Reproduce every one of the entries below word for word, with nothing changed.

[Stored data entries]
━━━━━━━━━━━━━━━━━━━━
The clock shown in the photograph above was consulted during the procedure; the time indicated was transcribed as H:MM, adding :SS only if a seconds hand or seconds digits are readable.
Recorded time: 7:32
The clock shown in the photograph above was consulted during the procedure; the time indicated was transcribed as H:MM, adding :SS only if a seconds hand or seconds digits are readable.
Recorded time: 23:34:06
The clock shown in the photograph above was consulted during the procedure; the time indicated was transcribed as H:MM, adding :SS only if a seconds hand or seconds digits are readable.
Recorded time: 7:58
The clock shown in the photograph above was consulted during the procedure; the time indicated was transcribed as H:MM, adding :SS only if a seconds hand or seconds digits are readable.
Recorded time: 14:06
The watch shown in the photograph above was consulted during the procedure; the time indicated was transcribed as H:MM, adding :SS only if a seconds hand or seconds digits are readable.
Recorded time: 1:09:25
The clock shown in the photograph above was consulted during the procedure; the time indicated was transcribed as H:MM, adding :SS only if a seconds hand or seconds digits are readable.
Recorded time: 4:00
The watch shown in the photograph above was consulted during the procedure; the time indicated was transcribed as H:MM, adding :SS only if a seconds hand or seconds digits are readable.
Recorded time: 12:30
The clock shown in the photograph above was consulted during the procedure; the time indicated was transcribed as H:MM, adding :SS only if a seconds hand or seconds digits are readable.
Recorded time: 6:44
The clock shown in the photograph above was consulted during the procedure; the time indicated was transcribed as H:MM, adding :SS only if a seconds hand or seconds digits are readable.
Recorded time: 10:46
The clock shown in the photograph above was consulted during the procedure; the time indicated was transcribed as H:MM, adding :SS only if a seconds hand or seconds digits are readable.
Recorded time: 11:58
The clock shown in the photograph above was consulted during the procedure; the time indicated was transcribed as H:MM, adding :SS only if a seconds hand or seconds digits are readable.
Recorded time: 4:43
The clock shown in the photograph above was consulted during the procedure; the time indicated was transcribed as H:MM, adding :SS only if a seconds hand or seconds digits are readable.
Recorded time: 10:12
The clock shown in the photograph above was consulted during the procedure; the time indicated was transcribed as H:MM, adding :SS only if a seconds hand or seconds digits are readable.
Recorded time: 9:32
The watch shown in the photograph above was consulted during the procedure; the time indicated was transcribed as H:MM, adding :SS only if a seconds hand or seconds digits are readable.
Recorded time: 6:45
━━━━━━━━━━━━━━━━━━━━
> Problem solution:
The clock shown in the photograph above was consulted during the procedure; the time indicated was transcribed as H:MM, adding :SS only if a seconds hand or seconds digits are readable.
Recorded time: 7:32
The clock shown in the photograph above was consulted during the procedure; the time indicated was transcribed as H:MM, adding :SS only if a seconds hand or seconds digits are readable.
Recorded time: 23:34:06
The clock shown in the photograph above was consulted during the procedure; the time indicated was transcribed as H:MM, adding :SS only if a seconds hand or seconds digits are readable.
Recorded time: 7:58
The clock shown in the photograph above was consulted during the procedure; the time indicated was transcribed as H:MM, adding :SS only if a seconds hand or seconds digits are readable.
Recorded time: 14:06
The watch shown in the photograph above was consulted during the procedure; the time indicated was transcribed as H:MM, adding :SS only if a seconds hand or seconds digits are readable.
Recorded time: 1:09:25
The clock shown in the photograph above was consulted during the procedure; the time indicated was transcribed as H:MM, adding :SS only if a seconds hand or seconds digits are readable.
Recorded time: 4:00
The watch shown in the photograph above was consulted during the procedure; the time indicated was transcribed as H:MM, adding :SS only if a seconds hand or seconds digits are readable.
Recorded time: 12:30
The clock shown in the photograph above was consulted during the procedure; the time indicated was transcribed as H:MM, adding :SS only if a seconds hand or seconds digits are readable.
Recorded time: 6:44
The clock shown in the photograph above was consulted during the procedure; the time indicated was transcribed as H:MM, adding :SS only if a seconds hand or seconds digits are readable.
Recorded time: 10:46
The clock shown in the photograph above was consulted during the procedure; the time indicated was transcribed as H:MM, adding :SS only if a seconds hand or seconds digits are readable.
Recorded time: 11:58
The clock shown in the photograph above was consulted during the procedure; the time indicated was transcribed as H:MM, adding :SS only if a seconds hand or seconds digits are readable.
Recorded time: 4:43
The clock shown in the photograph above was consulted during the procedure; the time indicated was transcribed as H:MM, adding :SS only if a seconds hand or seconds digits are readable.
Recorded time: 10:12
The clock shown in the photograph above was consulted during the procedure; the time indicated was transcribed as H:MM, adding :SS only if a seconds hand or seconds digits are readable.
Recorded time: 9:32
The watch shown in the photograph above was consulted during the procedure; the time indicated was transcribed as H:MM, adding :SS only if a seconds hand or seconds digits are readable.
Recorded time: 6:45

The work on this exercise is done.